══ DATA FOR REVIEW ══
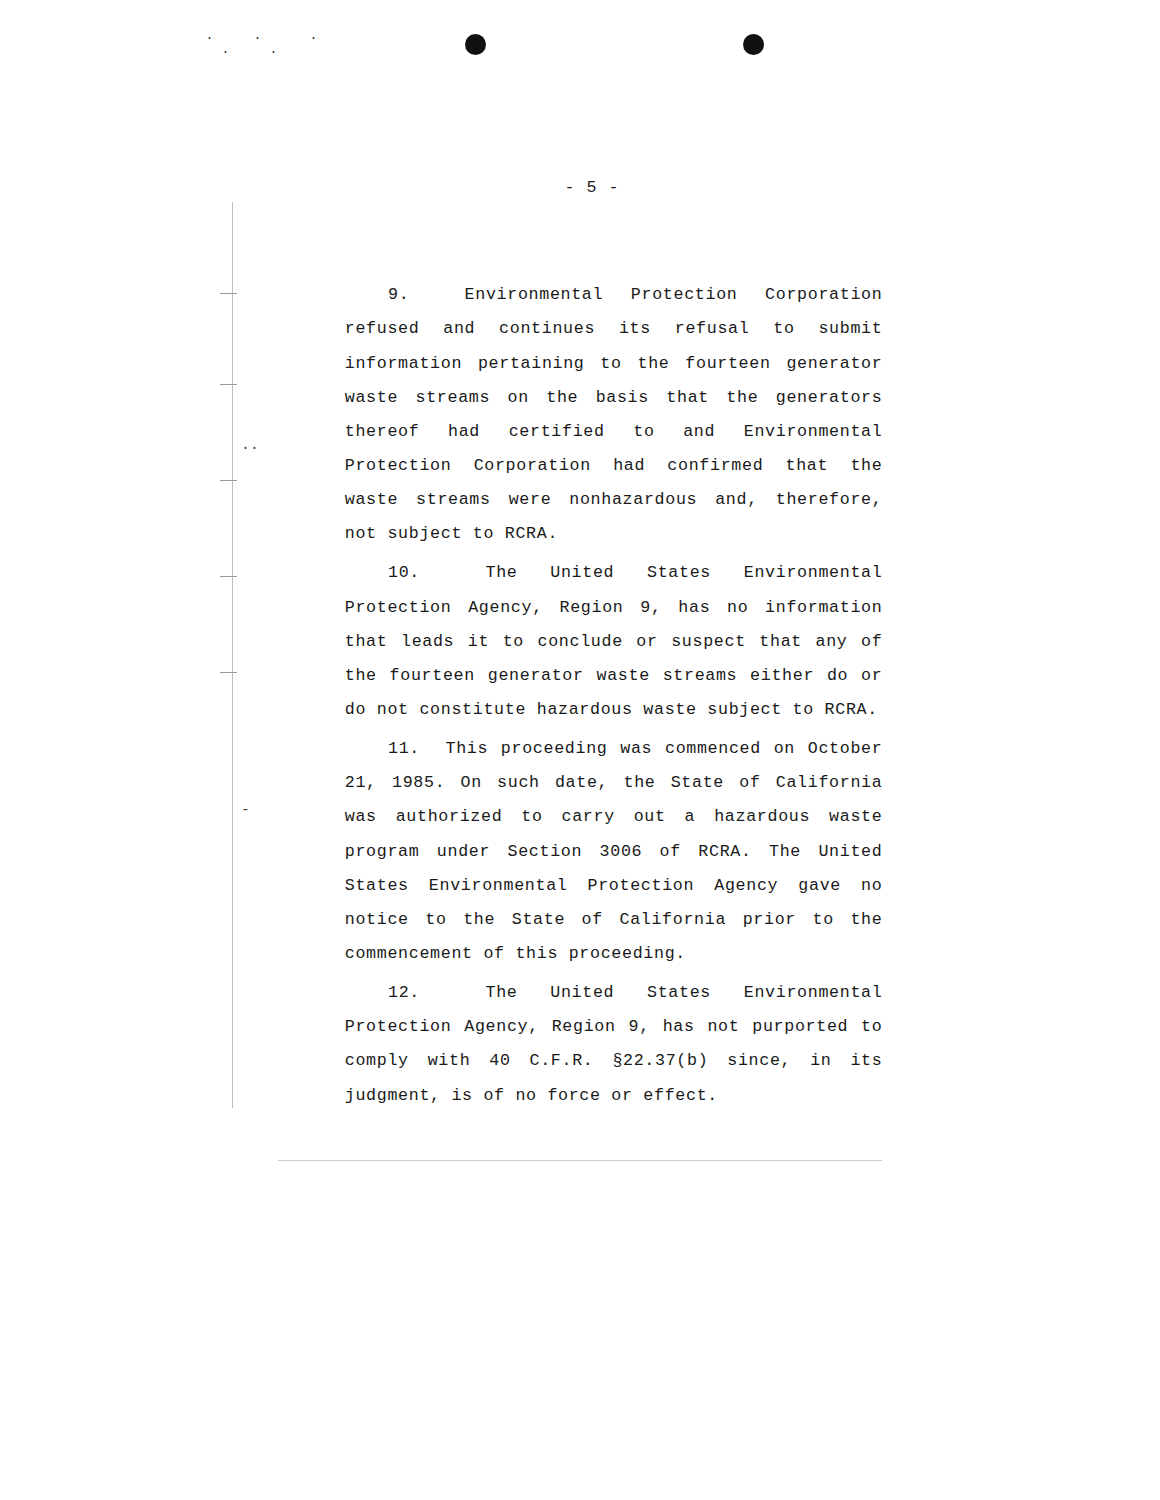. . .
. .
..
‑
- 5 -
9. Environmental Protection Corporation refused and continues its refusal to submit information pertaining to the fourteen generator waste streams on the basis that the generators thereof had certified to and Environmental Protection Corporation had confirmed that the waste streams were nonhazardous and, therefore, not subject to RCRA.
10. The United States Environmental Protection Agency, Region 9, has no information that leads it to conclude or suspect that any of the fourteen generator waste streams either do or do not constitute hazardous waste subject to RCRA.
11. This proceeding was commenced on October 21, 1985. On such date, the State of California was authorized to carry out a hazardous waste program under Section 3006 of RCRA. The United States Environmental Protection Agency gave no notice to the State of California prior to the commencement of this proceeding.
12. The United States Environmental Protection Agency, Region 9, has not purported to comply with 40 C.F.R. §22.37(b) since, in its judgment, is of no force or effect.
═══
_PROBLEM REQUIREMENTS_
None of the pictures should be copied, but every record above must be returned exactly.

_RESPONSE BELOW_
. . .
. .
..
‑
- 5 -
9. Environmental Protection Corporation refused and continues its refusal to submit information pertaining to the fourteen generator waste streams on the basis that the generators thereof had certified to and Environmental Protection Corporation had confirmed that the waste streams were nonhazardous and, therefore, not subject to RCRA.
10. The United States Environmental Protection Agency, Region 9, has no information that leads it to conclude or suspect that any of the fourteen generator waste streams either do or do not constitute hazardous waste subject to RCRA.
11. This proceeding was commenced on October 21, 1985. On such date, the State of California was authorized to carry out a hazardous waste program under Section 3006 of RCRA. The United States Environmental Protection Agency gave no notice to the State of California prior to the commencement of this proceeding.
12. The United States Environmental Protection Agency, Region 9, has not purported to comply with 40 C.F.R. §22.37(b) since, in its judgment, is of no force or effect.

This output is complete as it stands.